Trent Lapinski
Feb 17, 2017 · 2 min read
  1. Money. Silicon Valley uses money as validation and the gateway to access their user bases. Trump spent tens of millions of dollars on ads on these platforms, and these companies all profited from the revenue. Had they rejected the money, and not allowed Trump to advertise they would have been publicly called out and possibly even sued. The social networks needed the revenue. While they couldn’t censor Trump from their ad platforms, many of them, such as Twitter and Facebook did censor conservative users and news. Meanwhile Google potentially fixed search results to benefit Hillary Clinton. So the tech companies did fight back against Trump and his supporters and attempted to influence the election in Hillary’s favor, but were greedy and sold access to their data and users to Trump anyway. They also likely didn’t understand the full capabilities of Cambridge Analytica and never had someone use machine learning before to game their systems and algorithms with such precision and accuracy. What Trump and Bannon potentially accomplished costs tens of millions in data and analytics in the first place.

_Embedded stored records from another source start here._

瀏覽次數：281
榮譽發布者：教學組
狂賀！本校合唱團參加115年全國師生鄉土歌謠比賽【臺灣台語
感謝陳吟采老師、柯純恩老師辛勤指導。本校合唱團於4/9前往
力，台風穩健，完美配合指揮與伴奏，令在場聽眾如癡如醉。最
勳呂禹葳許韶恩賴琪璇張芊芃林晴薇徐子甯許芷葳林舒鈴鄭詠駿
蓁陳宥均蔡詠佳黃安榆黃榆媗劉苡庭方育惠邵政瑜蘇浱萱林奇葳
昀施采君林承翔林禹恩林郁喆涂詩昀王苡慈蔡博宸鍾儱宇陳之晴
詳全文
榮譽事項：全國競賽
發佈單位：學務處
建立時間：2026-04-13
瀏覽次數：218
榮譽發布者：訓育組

  2. Don’t know about this. It’s hard to say what ethical lines were crossed if any. I would argue CTR was equally as unethical or even more unethical than anything Trump’s campaign did. There’s simply no evidence Trump used his potential social media influence as speculated in this article to necessarily spread fake news. It’s possible because of Wikileaks they were merely amplifying true information that was ignored by the mainstream media. I would still classify it as a form of propaganda, but not all propaganda is created equally.
  3. There’s factions within all these groups that pick sides. It happens. I don’t buy the Russian hacking narrative, the publicly available evidence is inconclusive at best. It’s far more likely Trump’s team bought or leased social media botnets that happened to originate from hacking groups in Russia and the Ukraine to amplify certain messages which would explain the evidence found by cyber security firms. This scenario is much more plausible than the Russian hacking narrative presented by the media.
  4. I consider all possibilities, evidence, and probabilities.